* TO DO
Go through the entries below, count every line with the string "boxes", and answer with only that number.

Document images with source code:
····················

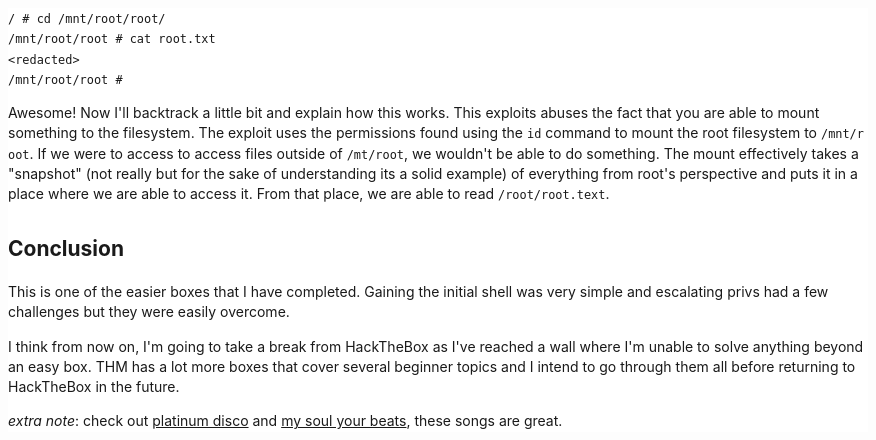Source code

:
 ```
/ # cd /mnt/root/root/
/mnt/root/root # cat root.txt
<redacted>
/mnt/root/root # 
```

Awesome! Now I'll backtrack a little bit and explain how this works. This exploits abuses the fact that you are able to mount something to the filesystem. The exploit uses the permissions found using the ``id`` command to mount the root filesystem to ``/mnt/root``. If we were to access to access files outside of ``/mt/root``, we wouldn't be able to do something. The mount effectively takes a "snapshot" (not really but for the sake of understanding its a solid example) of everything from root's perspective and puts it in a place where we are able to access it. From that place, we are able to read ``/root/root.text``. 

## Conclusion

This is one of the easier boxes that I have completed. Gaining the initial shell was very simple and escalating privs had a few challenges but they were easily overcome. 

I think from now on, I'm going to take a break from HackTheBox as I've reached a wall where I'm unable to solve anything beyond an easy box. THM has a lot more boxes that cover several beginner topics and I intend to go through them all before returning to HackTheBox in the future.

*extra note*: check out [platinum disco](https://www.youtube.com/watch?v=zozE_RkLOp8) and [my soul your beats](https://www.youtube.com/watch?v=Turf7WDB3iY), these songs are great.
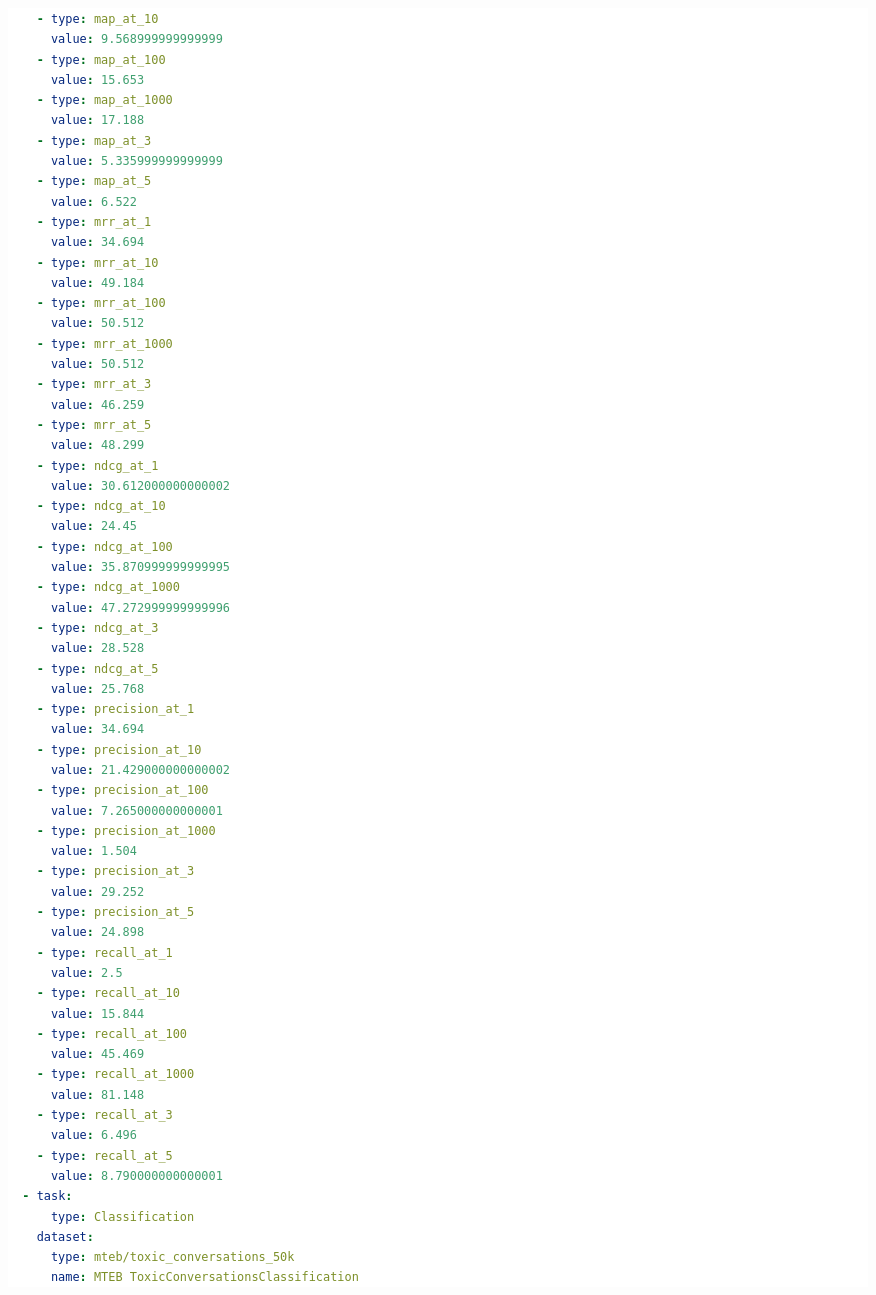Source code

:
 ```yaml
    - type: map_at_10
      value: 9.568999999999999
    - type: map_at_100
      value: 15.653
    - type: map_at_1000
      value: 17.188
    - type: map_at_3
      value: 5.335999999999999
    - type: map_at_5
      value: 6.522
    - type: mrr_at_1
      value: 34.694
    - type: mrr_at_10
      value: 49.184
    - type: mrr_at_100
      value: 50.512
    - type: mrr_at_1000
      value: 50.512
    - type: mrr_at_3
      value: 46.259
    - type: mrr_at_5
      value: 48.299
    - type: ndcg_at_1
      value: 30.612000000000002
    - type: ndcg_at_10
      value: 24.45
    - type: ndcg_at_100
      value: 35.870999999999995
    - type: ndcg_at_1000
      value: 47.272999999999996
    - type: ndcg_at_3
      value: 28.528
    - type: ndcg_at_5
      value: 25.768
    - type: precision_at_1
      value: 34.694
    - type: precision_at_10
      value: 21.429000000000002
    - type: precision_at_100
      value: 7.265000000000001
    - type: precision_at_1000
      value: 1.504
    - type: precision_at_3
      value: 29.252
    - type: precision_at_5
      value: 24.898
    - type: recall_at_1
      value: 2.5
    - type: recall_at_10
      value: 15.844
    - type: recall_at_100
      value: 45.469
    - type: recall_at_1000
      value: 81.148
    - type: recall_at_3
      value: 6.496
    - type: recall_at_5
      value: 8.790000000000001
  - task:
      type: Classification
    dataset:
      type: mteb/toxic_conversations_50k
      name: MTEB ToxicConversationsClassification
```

····················

* REPLY
2